Der huldigt der rohen Intensität von Son House, dem Knurren von Howlin‘ Wolf und der poetischen Dunkelheit von Tom Waits und Nick Cave. Der klingt beim, Streicher-gestützten, Keyboard-umwehten und akustischen Schleicher, „Ain’t Got Time To Die“ und dem mit Gospel-Gesängen und Handclaps angereichertem „Day of Reckoning“ am authentischsten. Aber auch der Country-Blues mit Mundharmonika, „Call My Maker“ kann überzeugen. Insgesamt eine reife Leistung des Kiwi-Bluesers, die nur etwas kurz an Spielzeit ausgefallen ist.

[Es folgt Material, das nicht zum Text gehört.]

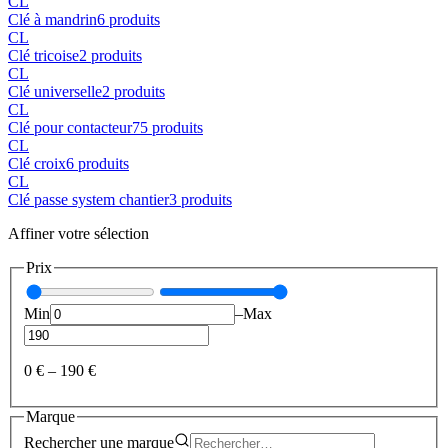
CL
Clé à mandrin
6
produit
s
CL
Clé tricoise
2
produit
s
CL
Clé universelle
2
produit
s
CL
Clé pour contacteur
75
produit
s
CL
Clé croix
6
produit
s
CL
Clé passe system chantier
3
produit
s
Affiner votre sélection
Prix
Min
–
Max
0 €
–
190 €
Marque
Rechercher une
marque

Der Soundtrack für fröhliche Weihnachtsfeiern

Hat sich Solomon Cole satte zwei Jahre für sein Debüt Zeit gelassen, war das der Thee Headcoatees in ein paar Tagen im Kasten. „Man-Trap“ (Cargo), die Männerfalle haben es Ludella Black, Kyra LaRubia, Bongo Debbie und Holly Golightly augenzwinkernd betitelt und gleich noch zwei EP`s mit Man-Trap-Sessions nachgelegt. Darauf atemlose Rock`n`Roll- und Blues-Punk-Knaller mit zähnefletschenden Gitarren, polterndem Schlagwerk und wuchtigem Bass-Gewitter.

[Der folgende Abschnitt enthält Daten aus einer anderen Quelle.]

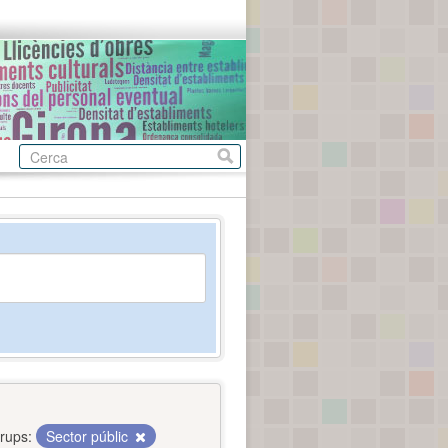
rups:
Sector públic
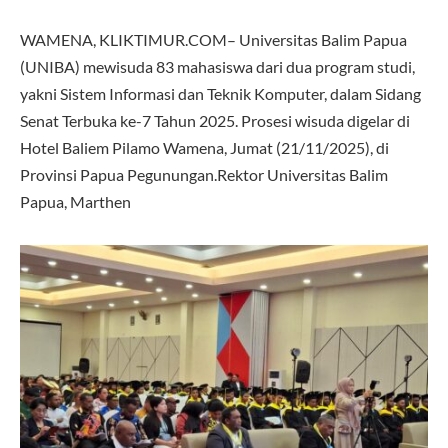
WAMENA, KLIKTIMUR.COM– Universitas Balim Papua
(UNIBA) mewisuda 83 mahasiswa dari dua program studi,
yakni Sistem Informasi dan Teknik Komputer, dalam Sidang
Senat Terbuka ke-7 Tahun 2025. Prosesi wisuda digelar di
Hotel Baliem Pilamo Wamena, Jumat (21/11/2025), di
Provinsi Papua Pegunungan.Rektor Universitas Balim
Papua, Marthen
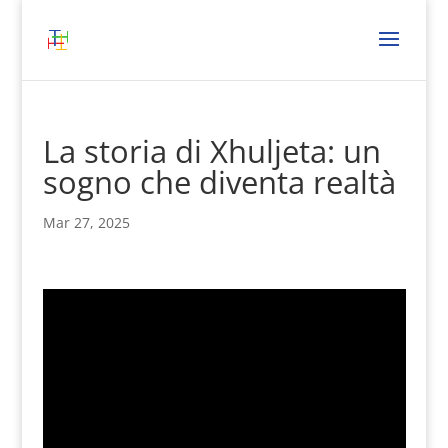
La storia di Xhuljeta: un
sogno che diventa realtà
Mar 27, 2025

Dass die Gesänge dazu wenig schmeichelhaft sind versteht sich von selbst. Kein geringerer als Billy Childish hat die Produktion dieses Killer-Albums übernommen, das auch herzerfrischende Cover-Versionen von u.a. „Paint it Black“ oder „Fire On The Mountain“ enthält. Mit so einer Platte übersteht man auch die langweiligste Weihnachtsfeier!